* _INPUT MATERIAL_
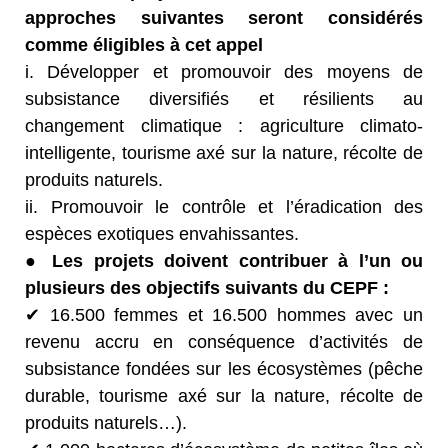
approches suivantes seront considérés
comme éligibles à cet appel
i. Développer et promouvoir des moyens de
subsistance diversifiés et résilients au
changement climatique : agriculture climato-
intelligente, tourisme axé sur la nature, récolte de
produits naturels.
ii. Promouvoir le contrôle et l’éradication des
espèces exotiques envahissantes.
● Les projets doivent contribuer à l’un ou
plusieurs des objectifs suivants du CEPF :
✔ 16.500 femmes et 16.500 hommes avec un
revenu accru en conséquence d’activités de
subsistance fondées sur les écosystèmes (pêche
durable, tourisme axé sur la nature, récolte de
produits naturels…).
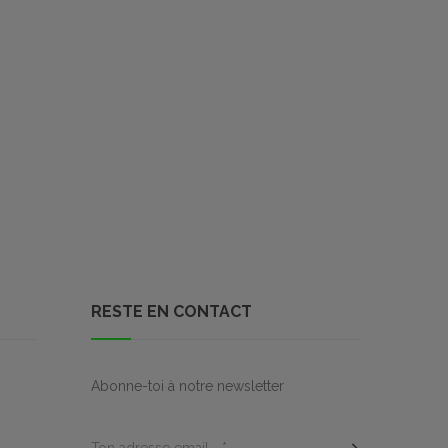
RESTE EN CONTACT
Abonne-toi à notre newsletter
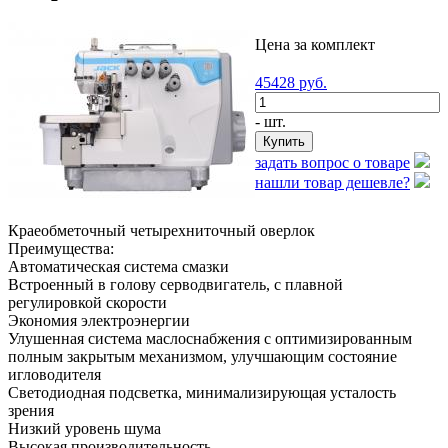
Цена за комплект
45428
руб.
- шт.
задать вопрос о товаре
нашли товар дешевле?
Краеобметочный четырехниточный оверлок
Преимущества:
Автоматическая система смазки
Встроенный в голову серводвигатель, с плавной
регулировкой скорости
Экономия электроэнергии
Улушенная система маслоснабжения с оптимизированным
полным закрытым механизмом, улучшающим состояние
игловодителя
Светодиодная подсветка, минимализирующая усталость
зрения
Низкий уровень шума
Высокая производительность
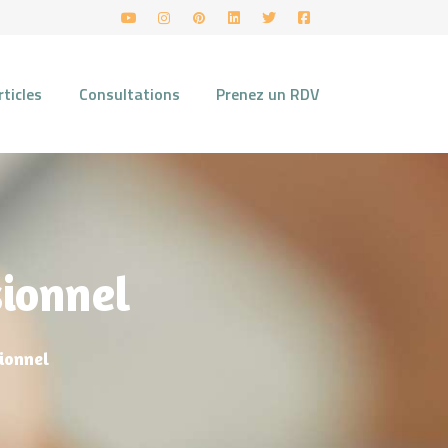
rticles
Consultations
Prenez un RDV
sionnel
ionnel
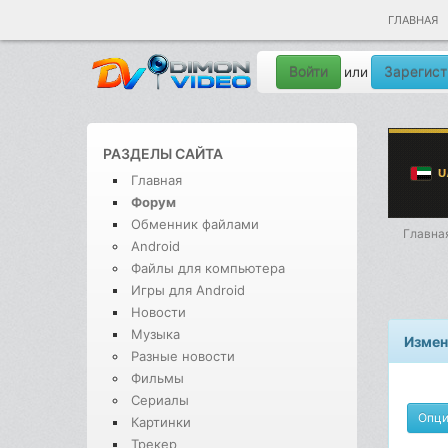
ГЛАВНАЯ
Войти
Зарегист
или
РАЗДЕЛЫ САЙТА
Главная
Форум
Обменник файлами
Главна
Android
Файлы для компьютера
Игры для Android
Новости
Музыка
Измен
Разные новости
Фильмы
Сериалы
Опц
Картинки
Трекер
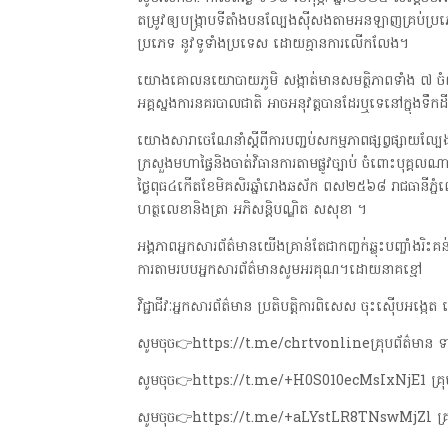
តម្រូវឲ្យបង្រ្កាបទីតាំងបនល្បែងស៊ីសងតាមអនឡាញគ្រប់ប្រ
ប្រភេទ នូវទូទាំងប្រទេស ដោយគ្មានការលើកលែង។
យោងគោលនយោបាយភូមិ សង្កាត់មានសមត្ថិភាពទាំង ៧ ចំណ
អគ្គស្នងការនគរបាលជាតិ អាចអនុវត្តបានដែរឬទេនៅក្នុងទឹកដី
យោងសារាចេណែនាំស្តីពីការបញ្ជប់សកម្មភាពផ្សព្វផ្សាយ
ក្រសួងមហាផ្ទៃនិងចាត់វិធានការតាមផ្លូវច្បាប់ ចំពោះបុគ្
ថ្ងៃពុធ៤កើតខែមិគសិរឆ្នាំរោងឆស័ក ពស២៥៦៨ រាជធានីភ្នំពេញ ថ្
ហត្ថលេខានិងត្រា អភិសន្តិបណ្ឌិត សសុខា ។
អង្គភាពអ្នកសារព័ត៌មានយើងគ្រាន់តែជាកញ្ចក់ឆ្លុះបញ្ចាំងរិះគន់ក
ការតាមរបបអ្នកសារព័ត៌មានសូមអរគុណ។ដោយនាគខ្មៅ
វិជ្ជាជីវៈអ្នកសារព័ត៌មាន ប្រតិបត្តិការពិសេស ចុះស៊ើបអង
សូមចុច👉https://t.me/chrtvonlineគ្រុបព័ត៌មាន ទ
សូមចុច👉https://t.me/+H0S010ecMsIxNjE1 គ្រុបផ្ត
សូមចុច👉https://t.me/+aLYstLR8TNswMjZl គ្រុ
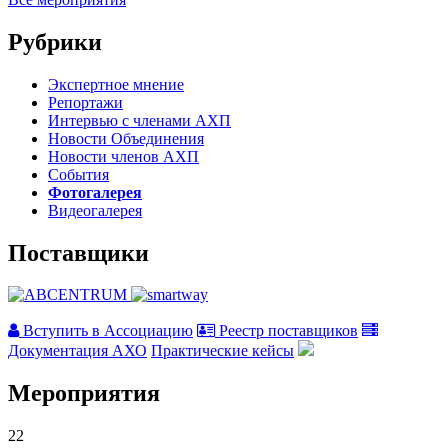
Рубрики
Экспертное мнение
Репортажи
Интервью с членами АХП
Новости Объединения
Новости членов АХП
События
Фотогалерея
Видеогалерея
Поставщики
Вступить в Ассоциацию
Реестр поставщиков
Документация АХО
Практические кейсы
Мероприятия
22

* _TASK_
Taking the entries above, copy word for word the lines from the one with "Улушенная система маслоснабжения" up to and including the one with "ប្រភេទ នូវទូទាំងប្រទេស ដោយគ្មានការលើកលែង។", without any picture.

* _ANSWER FOR THE TASK_
Улушенная система маслоснабжения с оптимизированным
полным закрытым механизмом, улучшающим состояние
игловодителя
Светодиодная подсветка, минимализирующая усталость
зрения
Низкий уровень шума
Высокая производительность
rticles
Consultations
Prenez un RDV
sionnel
ionnel
ГЛАВНАЯ
Войти
Зарегист
или
РАЗДЕЛЫ САЙТА
Главная
Форум
Обменник файлами
Главна
Android
Файлы для компьютера
Игры для Android
Новости
Музыка
Измен
Разные новости
Фильмы
Сериалы
Опц
Картинки
Трекер
តម្រូវឲ្យបង្រ្កាបទីតាំងបនល្បែងស៊ីសងតាមអនឡាញគ្រប់ប្រ
ប្រភេទ នូវទូទាំងប្រទេស ដោយគ្មានការលើកលែង។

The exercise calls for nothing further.